▶ Excerpt provided
Runtime upgrades require node drains. Upgrading containerd or CRI-O in place while pods are running is possible but introduces risk — a failed runtime restart can strand running containers in an unmanageable state. The drain-upgrade-uncordon cycle is slower but safe. For large clusters, automate this with a rolling update across nodes using a node pool upgrade mechanism or a tool like Ansible. Budget time: a 100-node cluster draining one node at a time with a 5-minute pod eviction grace period takes over 8 hours end to end.

The silent-branch pattern has no clean solution. Watching Kubernetes release branches for security-relevant commits is a legitimate practice, but acting on unannounced fixes before the advisory is published carries its own risk — you may misinterpret the fix, cause unintended downtime, or upgrade to a release-candidate build that has other regressions. The pragmatic answer is to subscribe to the official kubernetes-security-announce mailing list and have a documented upgrade runbook that can be executed within 24 hours of advisory publication for critical severity findings.

Failure Modes

Patching Kubernetes but not the runtime. The most common partial fix. Operators upgrade kube-apiserver and kubelet to the patched version but leave containerd or CRI-O at the old version on worker nodes. Both the apiserver streaming handler and the runtime streaming handler are vulnerable independently. Check both sides.

NetworkPolicy that permits pod-to-kubelet traffic. Some CNI implementations use port 10250 for health probes, and some Prometheus node exporters scrape the kubelet’s metrics endpoint directly from within the cluster. A NetworkPolicy that blocks port 10250 egress broadly can break these integrations silently — the metrics stop arriving, but no alert fires because the alerting rule itself depends on those metrics. Audit NetworkPolicy changes against existing monitoring and CNI health-check configurations before deploying cluster-wide. Apply to a single non-production namespace first and watch for 48 hours.

Kubelet crash monitoring with insufficient sensitivity. A kubelet memory-exhaustion attack takes on the order of seconds to minutes to crash the process. If the monitoring system polls kubelet health every 60 seconds and requires two consecutive failures before alerting, the node can be NotReady for over two minutes before any human is paged. By that time, pod eviction is already in progress. Lower the kubelet health check interval in your monitoring stack to 15 seconds and set the failure threshold to one consecutive failure, not two. The increased alert noise from transient kubelet restarts during upgrades is an acceptable trade-off.

RBAC audit that misses RoleBindings in system namespaces. The kube-system namespace frequently contains service accounts with broad permissions granted during cluster bootstrap or by third-party operators. A targeted audit of application namespaces that misses kube-system may leave monitoring agents, log collectors, or CNI components with pods/exec permissions that could be abused. Run the RBAC audit query across all namespaces, including kube-system, kube-public, and default.

(Dataset items)
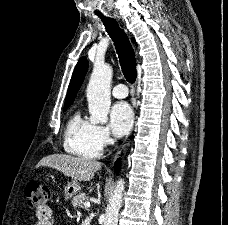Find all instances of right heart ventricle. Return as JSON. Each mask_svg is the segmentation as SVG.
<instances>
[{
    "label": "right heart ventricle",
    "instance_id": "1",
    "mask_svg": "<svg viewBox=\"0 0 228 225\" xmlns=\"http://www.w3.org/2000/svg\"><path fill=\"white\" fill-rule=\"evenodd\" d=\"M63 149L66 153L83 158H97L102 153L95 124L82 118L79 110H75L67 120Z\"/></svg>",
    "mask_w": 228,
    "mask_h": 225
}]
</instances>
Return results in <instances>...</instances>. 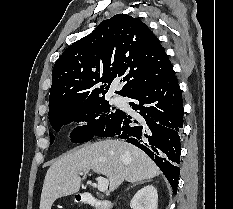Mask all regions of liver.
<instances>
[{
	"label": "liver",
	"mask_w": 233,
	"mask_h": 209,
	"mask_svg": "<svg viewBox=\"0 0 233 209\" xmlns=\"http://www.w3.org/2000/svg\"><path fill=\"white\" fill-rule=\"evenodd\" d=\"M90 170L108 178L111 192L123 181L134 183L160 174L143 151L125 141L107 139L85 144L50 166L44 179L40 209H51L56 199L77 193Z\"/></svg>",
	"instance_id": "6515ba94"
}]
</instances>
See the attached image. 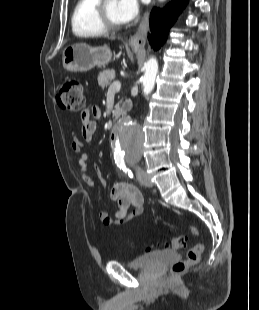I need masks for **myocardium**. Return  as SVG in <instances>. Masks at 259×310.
==
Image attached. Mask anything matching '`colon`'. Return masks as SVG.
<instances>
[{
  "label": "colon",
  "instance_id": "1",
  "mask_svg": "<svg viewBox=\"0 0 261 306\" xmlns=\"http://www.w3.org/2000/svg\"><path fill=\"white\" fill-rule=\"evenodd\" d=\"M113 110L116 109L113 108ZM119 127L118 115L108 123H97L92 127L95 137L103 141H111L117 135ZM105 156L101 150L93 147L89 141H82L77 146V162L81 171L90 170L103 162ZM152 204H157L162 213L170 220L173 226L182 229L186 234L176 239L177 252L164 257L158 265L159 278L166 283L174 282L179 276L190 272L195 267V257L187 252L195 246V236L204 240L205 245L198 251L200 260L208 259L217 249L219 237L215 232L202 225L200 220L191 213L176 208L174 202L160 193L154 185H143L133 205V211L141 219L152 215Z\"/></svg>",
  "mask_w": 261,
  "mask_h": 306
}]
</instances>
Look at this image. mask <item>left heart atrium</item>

▶ What to do
a. Echo the part of the Kubernetes excerpt that runs from "Failure Modes" through "Check both sides.", word for word.
b. Answer these from the Kubernetes excerpt:
(i) How long does the excerpt say it takes end to end to drain a 100-node cluster one node at a time with a 5-minute pod eviction grace period?
(ii) Which mailing list does it suggest subscribing to?
(iii) What kubelet health check interval does it recommend setting in the monitoring stack?

▶ Response list
a.
Failure Modes

Patching Kubernetes but not the runtime. The most common partial fix. Operators upgrade kube-apiserver and kubelet to the patched version but leave containerd or CRI-O at the old version on worker nodes. Both the apiserver streaming handler and the runtime streaming handler are vulnerable independently. Check both sides.

b.
(i) Over 8 hours.
(ii) The official kubernetes-security-announce mailing list.
(iii) 15 seconds.